In a FindBiometrics article "Massachusetts Lunch Lines Go Biometric Despite Parental Concerns" they state that:

"The parental outrage revolves around worries that the biometric templates used to authorize the buying of food will lead to the storage of a child’s physical characteristics. This is a common fear in large scale deployments of biometric technology, but in this case it doesn’t hold up. identiMetrics fingerprint scanners don’t store full fingerprints"

Erm... it does store a child's physical characteristics in a digital format, otherwise it wouldn't be a biometric system.

The article then goes on to quote the International Biometrics and Identification Association calling the recent ban of biometrics in schools in Florida as "techno panic". Well I guess they would.  The industry have business to loose if all states decided to ban the unproportionate use of biometric technology for a faster moving lunch line or improved credit control.

Also with four other schools in the area rolling out biometrics the reports that:

"Parents are informed of how the technology works and to give them the option not to participate — both of which North Adams as done, although some parents are saying they should have been asked permission first, not after the fact."

This inadequate version of somehow gaining assumed consent from parents, and those that do not consent by having to opt out, failed miserably here in the UK.  As a consequence legislation was brought in to gain clear, informed consent from both parents, also if the child does not consent this overrides the parent's consent.  This legislation, contained in the Protection of Freedoms Act 2012, was brought about after privacy groups and parents lobbied parliament from 2006-2010 with the law being applicable from September 2013.

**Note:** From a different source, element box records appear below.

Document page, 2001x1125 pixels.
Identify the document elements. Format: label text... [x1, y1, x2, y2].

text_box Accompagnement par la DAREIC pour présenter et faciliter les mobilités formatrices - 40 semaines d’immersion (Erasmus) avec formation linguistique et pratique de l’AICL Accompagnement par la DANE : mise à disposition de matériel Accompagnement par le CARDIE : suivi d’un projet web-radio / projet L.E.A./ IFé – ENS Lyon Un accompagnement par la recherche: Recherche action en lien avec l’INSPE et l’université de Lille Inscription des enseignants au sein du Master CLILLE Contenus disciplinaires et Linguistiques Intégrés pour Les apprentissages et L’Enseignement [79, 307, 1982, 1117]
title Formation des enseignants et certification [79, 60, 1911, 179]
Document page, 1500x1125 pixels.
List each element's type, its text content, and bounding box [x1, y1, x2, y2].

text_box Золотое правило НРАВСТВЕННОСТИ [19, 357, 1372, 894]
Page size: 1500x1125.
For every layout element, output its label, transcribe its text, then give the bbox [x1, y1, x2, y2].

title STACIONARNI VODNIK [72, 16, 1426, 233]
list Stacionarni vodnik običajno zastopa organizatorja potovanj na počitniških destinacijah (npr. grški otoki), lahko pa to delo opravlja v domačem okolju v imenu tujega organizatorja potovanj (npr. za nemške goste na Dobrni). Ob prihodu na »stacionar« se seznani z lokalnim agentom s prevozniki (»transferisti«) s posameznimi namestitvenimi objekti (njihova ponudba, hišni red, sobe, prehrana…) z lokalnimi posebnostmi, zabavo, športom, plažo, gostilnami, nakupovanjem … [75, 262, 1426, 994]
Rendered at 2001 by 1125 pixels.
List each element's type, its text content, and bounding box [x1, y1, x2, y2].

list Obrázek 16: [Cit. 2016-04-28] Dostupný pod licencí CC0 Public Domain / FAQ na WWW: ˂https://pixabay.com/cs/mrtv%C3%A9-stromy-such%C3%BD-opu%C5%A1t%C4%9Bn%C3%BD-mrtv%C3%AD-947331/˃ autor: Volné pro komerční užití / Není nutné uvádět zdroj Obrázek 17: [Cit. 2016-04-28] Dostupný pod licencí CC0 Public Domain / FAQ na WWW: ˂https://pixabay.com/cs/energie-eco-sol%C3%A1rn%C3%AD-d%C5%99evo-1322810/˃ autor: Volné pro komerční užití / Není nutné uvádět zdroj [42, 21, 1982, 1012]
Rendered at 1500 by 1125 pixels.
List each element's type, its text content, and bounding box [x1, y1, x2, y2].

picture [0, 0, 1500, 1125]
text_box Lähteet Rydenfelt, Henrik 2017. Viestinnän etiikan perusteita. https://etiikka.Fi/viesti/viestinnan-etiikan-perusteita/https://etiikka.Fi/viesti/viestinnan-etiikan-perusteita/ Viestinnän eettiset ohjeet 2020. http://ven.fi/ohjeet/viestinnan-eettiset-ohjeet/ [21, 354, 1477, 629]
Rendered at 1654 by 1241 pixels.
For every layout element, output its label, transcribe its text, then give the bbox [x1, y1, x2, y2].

And yes, biometric authentication can be used to track your child.  A child's digital transactions can build up a highly personal profile in school of what they eat, read, attendance, movement around a campus, revealing a very personal footprint of how a child's life is lead in the education system.  Any system is able to do this I suppose, like a swipe card or pin, but because a child's biometrics are easier to use, i.e. you can't loose a finger, this type of authenticating seems the simplest most efficient option for schools, employing the technology for a whole range of purposes.  Put plainly, it is profiling - but at what cost to the child's privacy?

Children today will, in all probability, need to authenticate themselves biometrically in future for travel (as we do now) banking, access to state benefits, pension, purchasing food and national ID.  This is happening in other countries.

A child's biometric identity needs absolutely not be compromised.  The only way to do this it to limit a child's exposure to the technology - not to participate in such biometric systems for mundane purposes in schools.